In the best case scenario where immunity doesn’t wane before the second dose, there were fewer infections, hospitalisations and deaths. In the worst case scenario, the benefit of delaying the second dose was far lower since fewer infections, hospitalisations and deaths were prevented.
The decrease in hospitalisations and deaths were based on the assumption that every day, 30 people were being vaccinated for every 10 000 people in the population. The researchers argue that as immunisation programmes speed up and more people get the jab each day, the same reduction of deaths and hospitalisation would be achieved with a shorter interval.
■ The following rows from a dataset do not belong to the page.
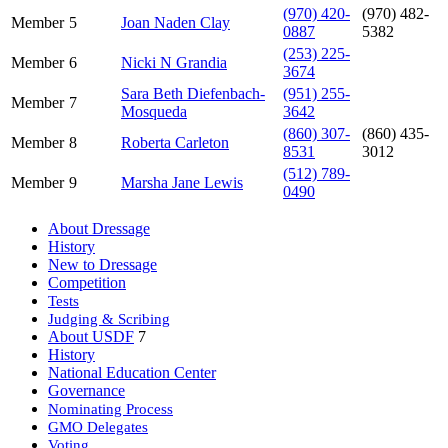
(970) 420-
(970) 482-
Member
5
Joan Naden Clay
0887
5382
(253) 225-
Member
6
Nicki N Grandia
3674
Sara Beth Diefenbach-
(951) 255-
Member
7
Mosqueda
3642
(860) 307-
(860) 435-
Member
8
Roberta Carleton
8531
3012
(512) 789-
Member
9
Marsha Jane Lewis
0490
About Dressage
History
New to Dressage
Competition
Tests
Judging & Scribing
About USDF
7
History
National Education Center
Governance
Nominating Process
GMO Delegates
Voting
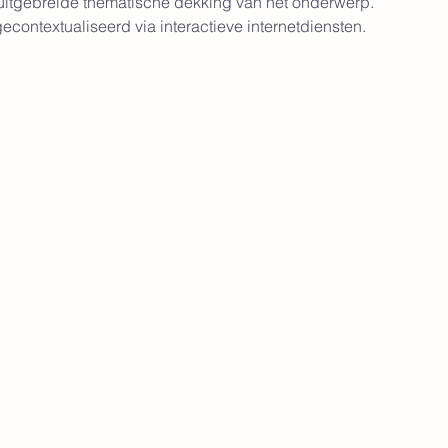
 uitgebreide thematische dekking van het onderwerp. 
contextualiseerd via interactieve internetdiensten.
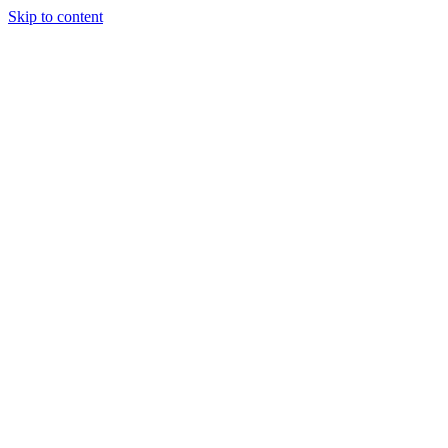
Skip to content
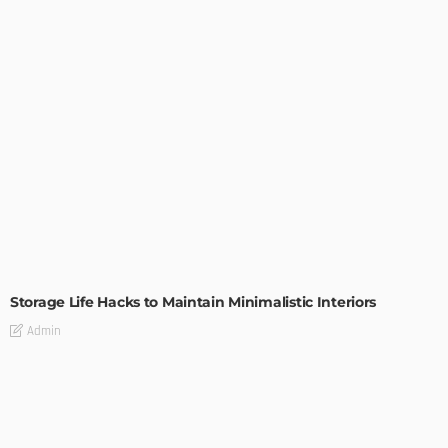
DESIGN
Storage Life Hacks to Maintain Minimalistic Interiors
Admin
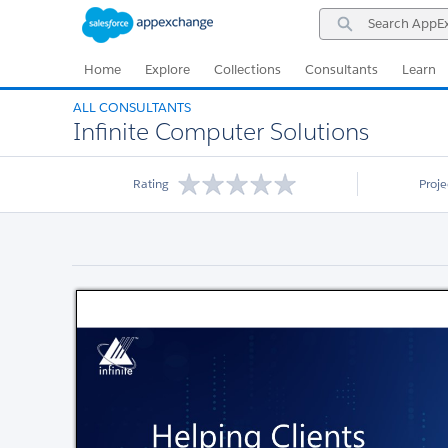
Skip
Skip
Search
to
to
AppExchange
Navigation
Main
Content
Home
Explore
Collections
Consultants
Learn
ALL CONSULTANTS
Infinite Computer Solutions
Rating
Proj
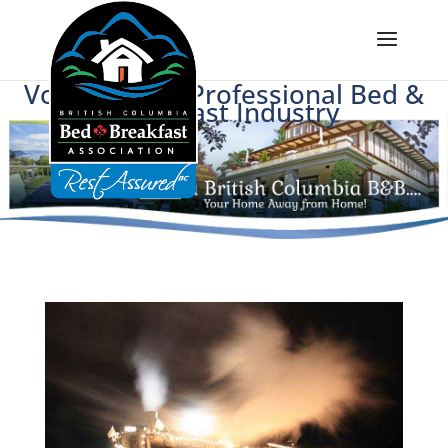
Voice of BC's Professional Bed &
Breakfast Industry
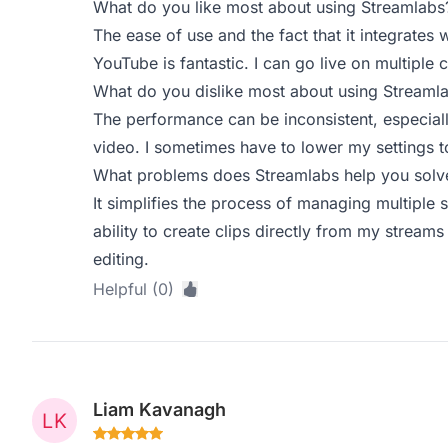
What do you like most about using Streamlabs
The ease of use and the fact that it integrates 
YouTube is fantastic. I can go live on multiple 
What do you dislike most about using Streaml
The performance can be inconsistent, especial
video. I sometimes have to lower my settings t
What problems does Streamlabs help you solve
It simplifies the process of managing multiple
ability to create clips directly from my streams
editing.
Helpful (0)
Liam Kavanagh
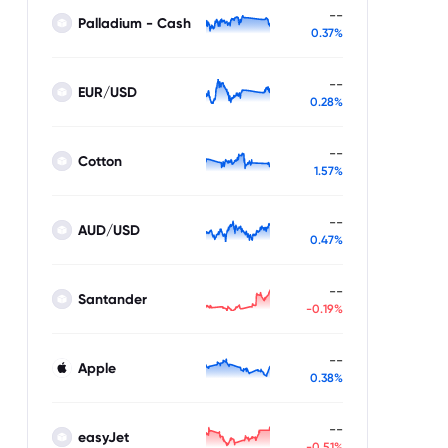
--
Palladium - Cash
0.37%
--
EUR/USD
0.28%
--
Cotton
1.57%
--
AUD/USD
0.47%
--
Santander
-0.19%
--
Apple
0.38%
--
easyJet
-0.51%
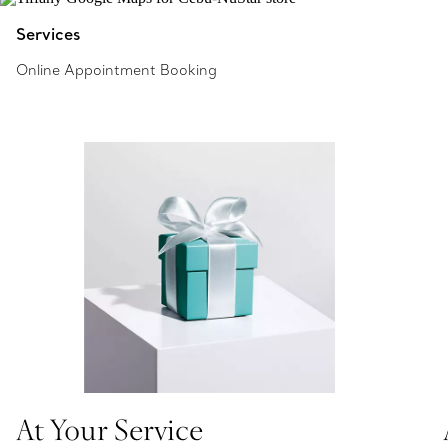
Services
Online Appointment Booking
At Your Service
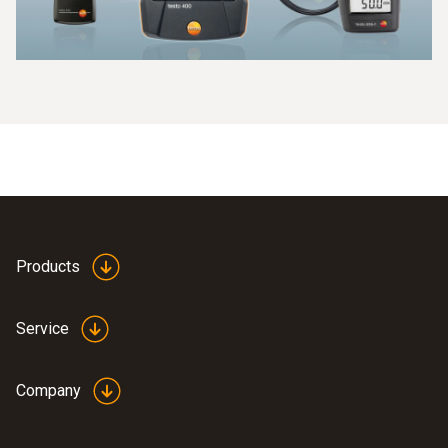
something be done about them! If you know that the office
connected to the data logger. The measured values are
is too dark or too poorly ventilated, you can look for
processed in the probe, which is extremely precise.
solutions in terms of room technology and architecture and
offer your employees better conditions. In libraries,
galleries and museums, it is also important to keep an eye
on all climate data, CO readings and light levels in order to
protect sensitive objects.
Products
Service
Company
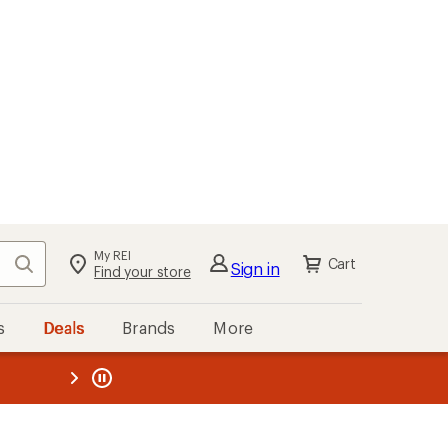
My REI
Search
Cart
Sign in
Find your store
s
Deals
Brands
More
the REI
ard
—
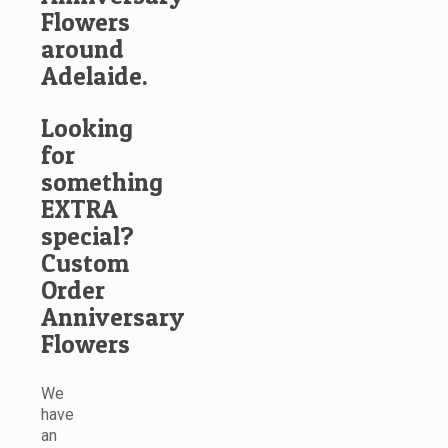
Flowers
around
Adelaide.
Looking
for
something
EXTRA
special?
Custom
Order
Anniversary
Flowers
We
have
an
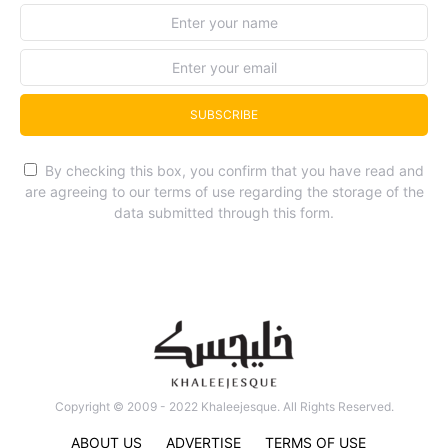
SUBSCRIBE
By checking this box, you confirm that you have read and
are agreeing to our terms of use regarding the storage of the
data submitted through this form.
Copyright © 2009 - 2022 Khaleejesque. All Rights Reserved.
ABOUT US
ADVERTISE
TERMS OF USE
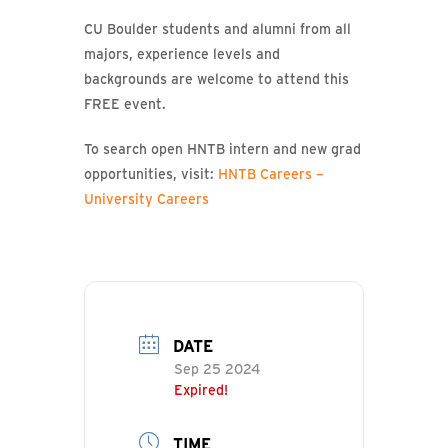
CU Boulder students and alumni from all
majors, experience levels and
backgrounds are welcome to attend this
FREE event.
To search open HNTB intern and new grad
opportunities, visit:
HNTB Careers –
University Careers
DATE
Sep 25 2024
Expired!
TIME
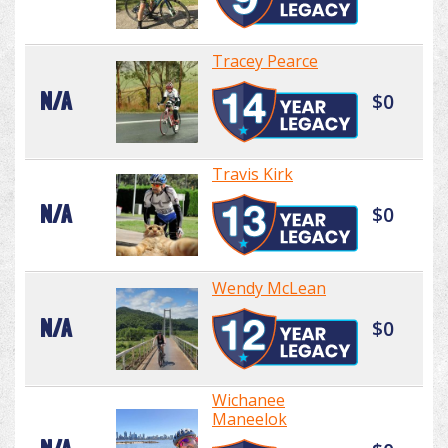
Tracey Pearce
N/A
$0
Travis Kirk
N/A
$0
Wendy McLean
N/A
$0
Wichanee
Maneelok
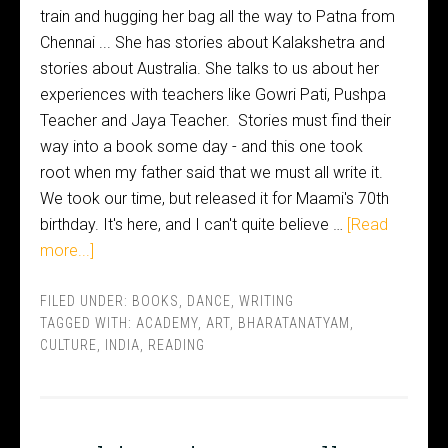
train and hugging her bag all the way to Patna from
Chennai ... She has stories about Kalakshetra and
stories about Australia. She talks to us about her
experiences with teachers like Gowri Pati, Pushpa
Teacher and Jaya Teacher. Stories must find their
way into a book some day - and this one took
root when my father said that we must all write it.
We took our time, but released it for Maami's 70th
birthday. It's here, and I can't quite believe …
[Read
more...]
FILED UNDER:
BOOKS
,
DANCE
,
WRITING
TAGGED WITH:
ACADEMY
,
ART
,
BHARATANATYAM
,
CULTURE
,
INDIA
,
READING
Similar mathematical modelling done in Canada in an April preprint study compared dosing intervals of three and four months to a baseline of six weeks between jabs. The paper found that by extending the time between shots up to four months, there was a greater reduction in severe disease.
Ultimately, the projections showed that for older people (those above 75) the ideal gap between doses was 16 weeks (four months). While a longer time frame of six months was actually able to offer more protection for people between the ages of 20 and 74 years old.
This paper echoes the Plos Biology study in that it also found that it was more beneficial to extend the gap between doses when there is limited access to vaccines, because it allows for more people to be at least partially immunised over a shorter period of time.